1. You can understand it quickly
Good code can be visualized and understood fast, especially now, when you and your AI read far more code than you write. If I can open a file and grasp what it does quickly, it's good. If I have to untangle it, it isn't. Legibility beats cleverness, because the real bottleneck is comprehension, not typing.
That's why I like DDD so much. The codebase is shaped like the business, so you always know where things live.
2. You change it in one place
Good code is code you rarely have to change. When you do, you change it in one place and it propagates everywhere it should. Single source of truth. If a change forces you to hunt down ten scattered copies, the code is telling you the abstraction is wrong.

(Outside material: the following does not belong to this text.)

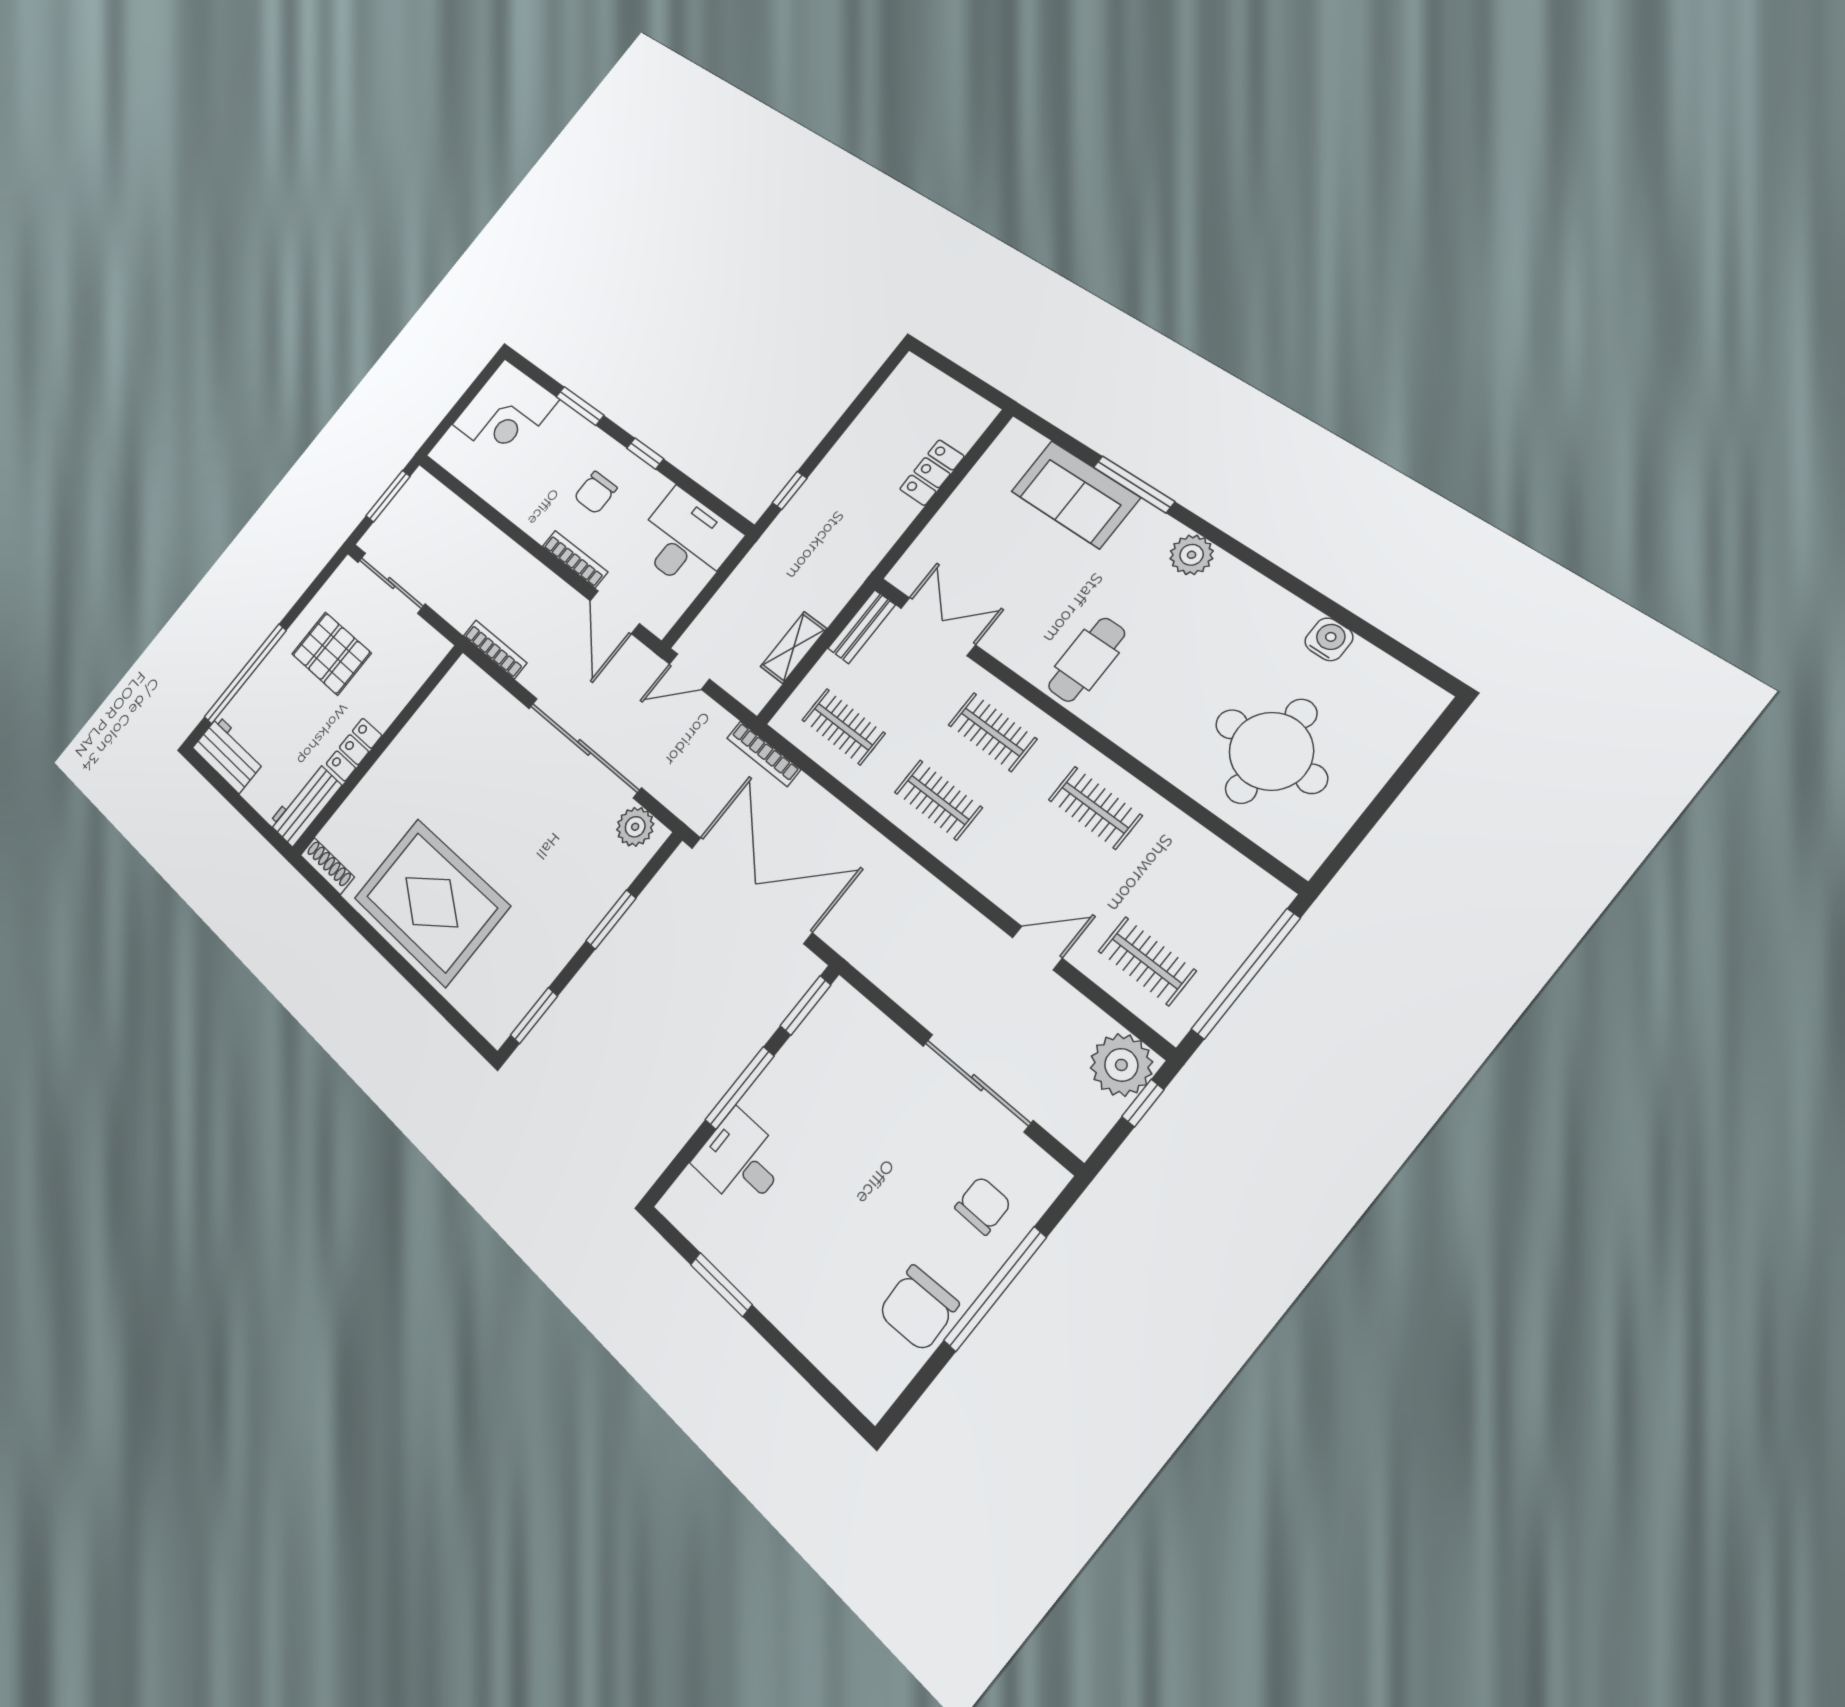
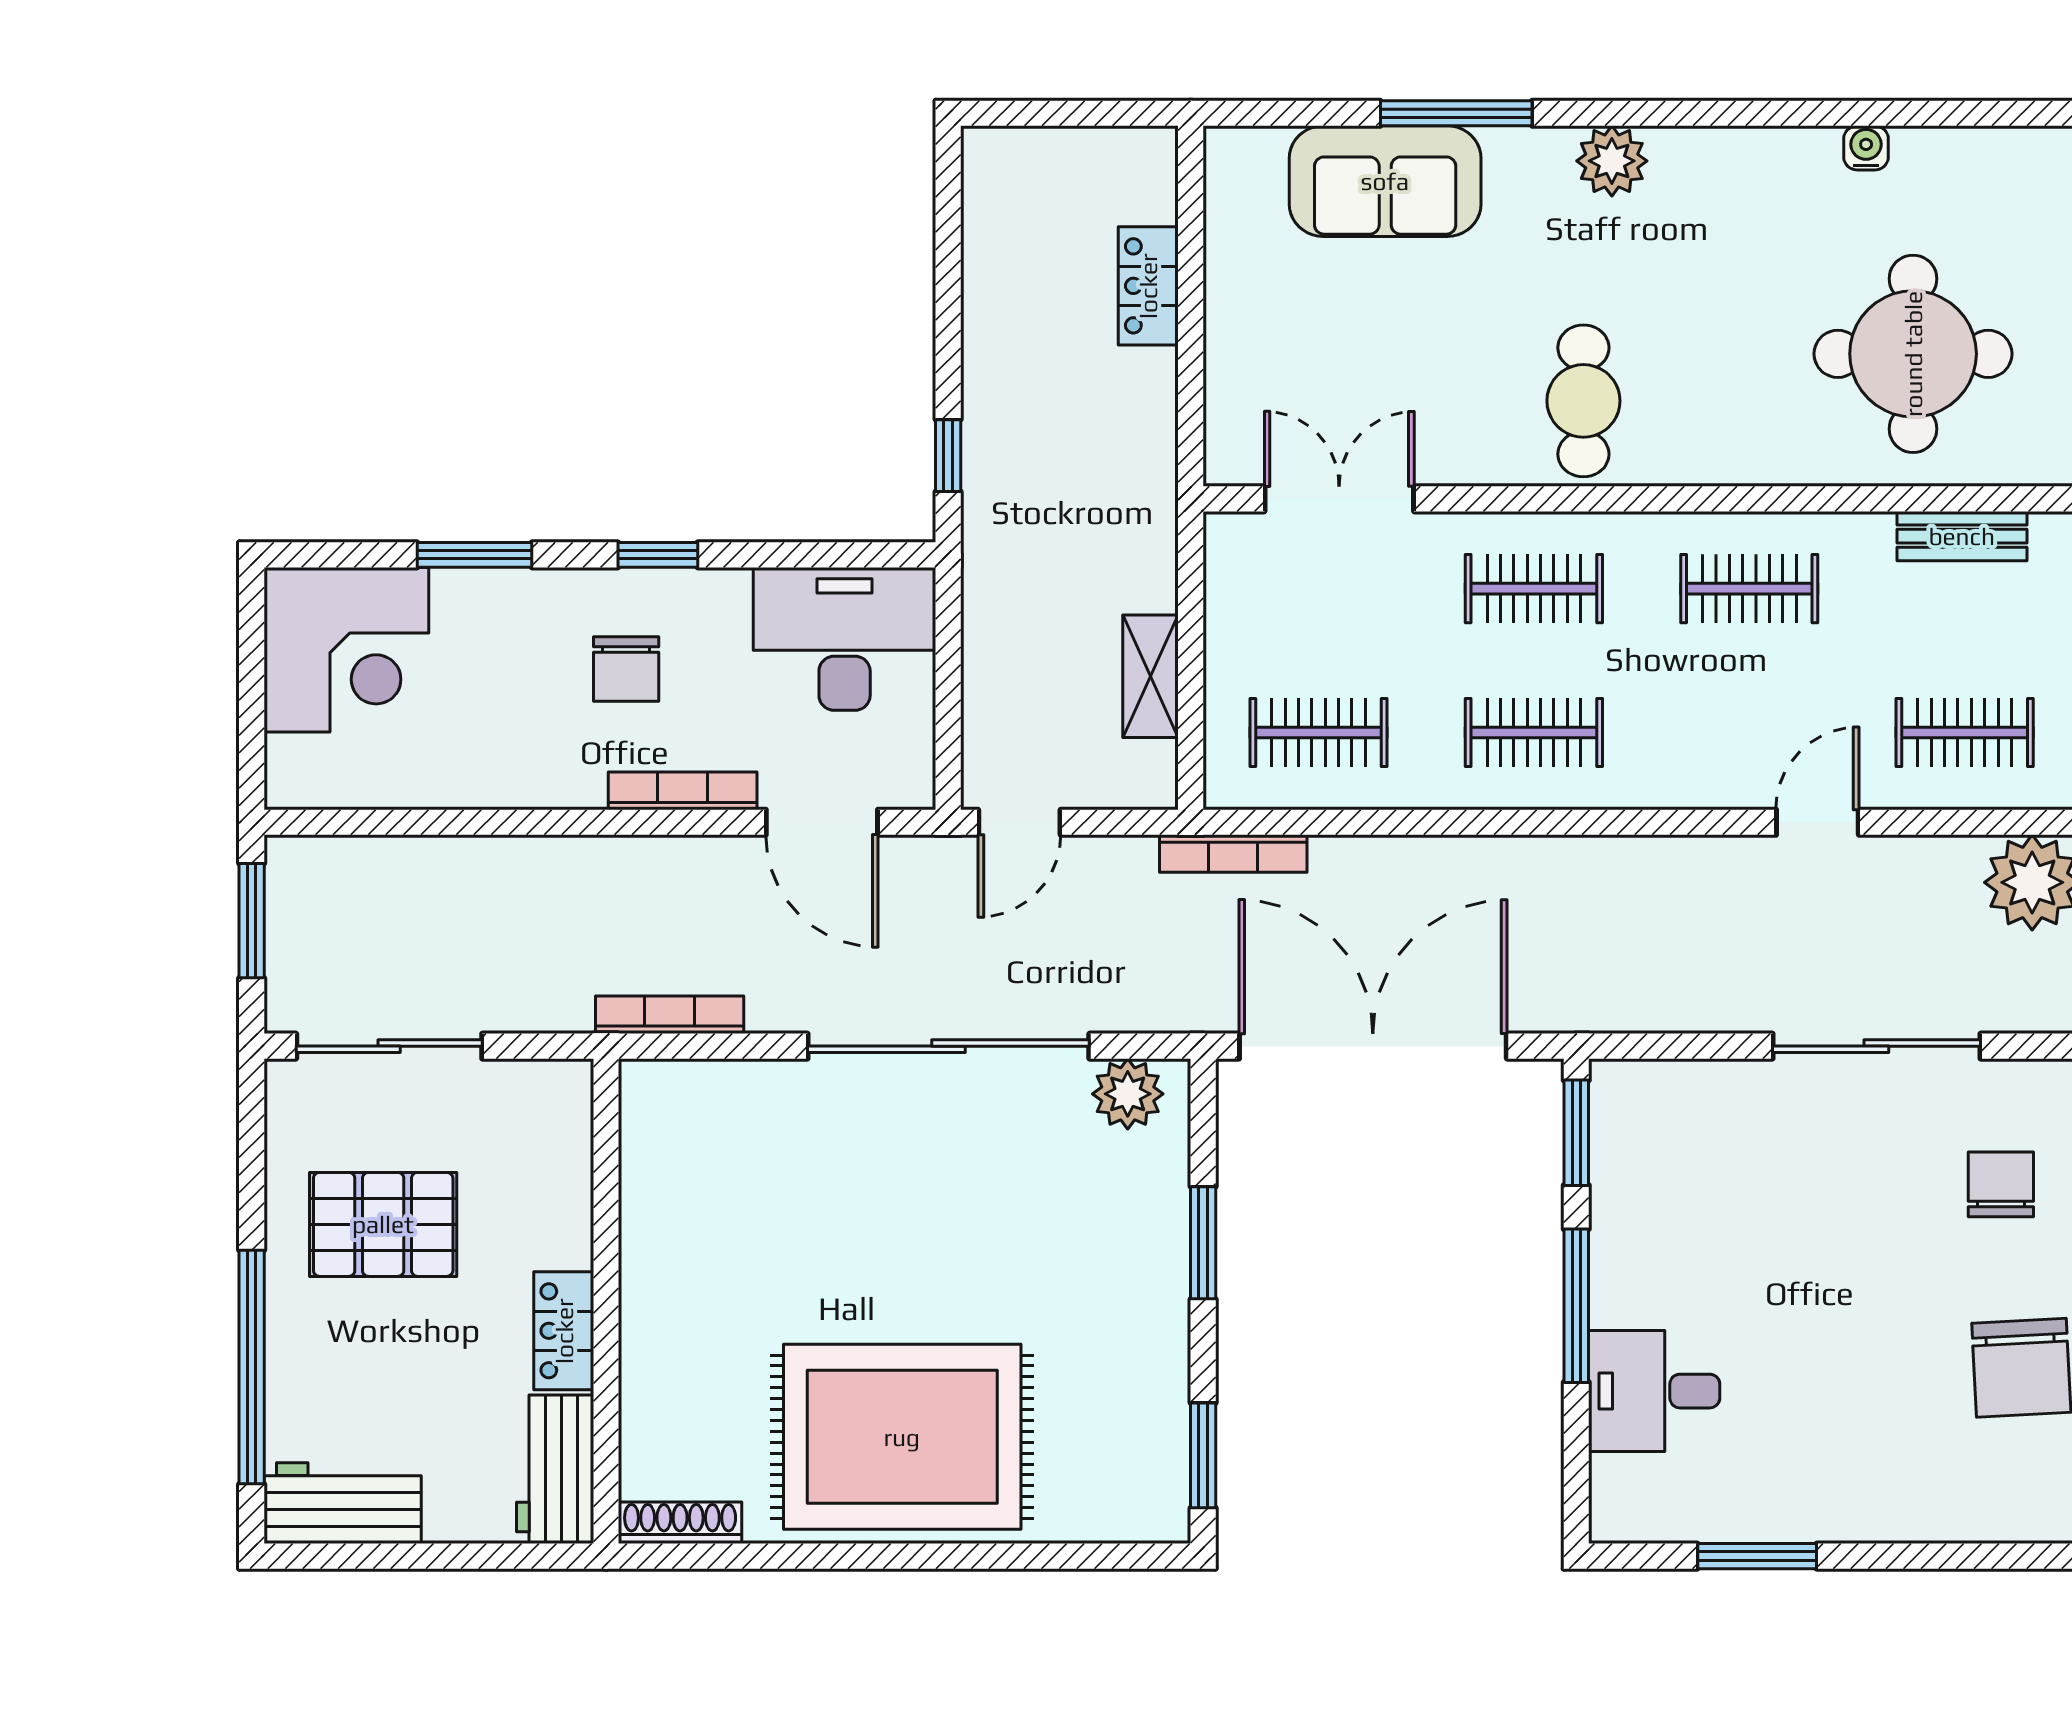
bench: (862, 627) -> (1962, 536), moved, turned 90
water cooler: (1329, 639) -> (1866, 148), width x0.72, depth x0.72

3. It's documented so the AI can follow the style
This is the new criterion. Good code is documented and structured consistently enough that an AI can add to it in the same style, everywhere. When the patterns are clear and written down, the agent extends your codebase coherently instead of bolting on a different style each time. The codebase stays uniform as it grows, even when most of the new code is AI-written.
The throughline
In the AI era, good code optimizes for comprehension and consistency, not for how impressive it looks. Understand-fast, change-in-one-place, documented-so-AI-can-follow - those three keep a codebase fast to work in, for you and for the agents working alongside you.